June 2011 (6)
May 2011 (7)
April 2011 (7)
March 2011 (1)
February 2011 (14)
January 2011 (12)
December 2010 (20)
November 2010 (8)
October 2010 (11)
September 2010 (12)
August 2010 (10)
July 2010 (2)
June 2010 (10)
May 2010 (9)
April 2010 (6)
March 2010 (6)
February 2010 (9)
******
» What needs to be done
Copy each entry exactly.

» Solved problem
June 2011 (6)
May 2011 (7)
April 2011 (7)
March 2011 (1)
February 2011 (14)
January 2011 (12)
December 2010 (20)
November 2010 (8)
October 2010 (11)
September 2010 (12)
August 2010 (10)
July 2010 (2)
June 2010 (10)
May 2010 (9)
April 2010 (6)
March 2010 (6)
February 2010 (9)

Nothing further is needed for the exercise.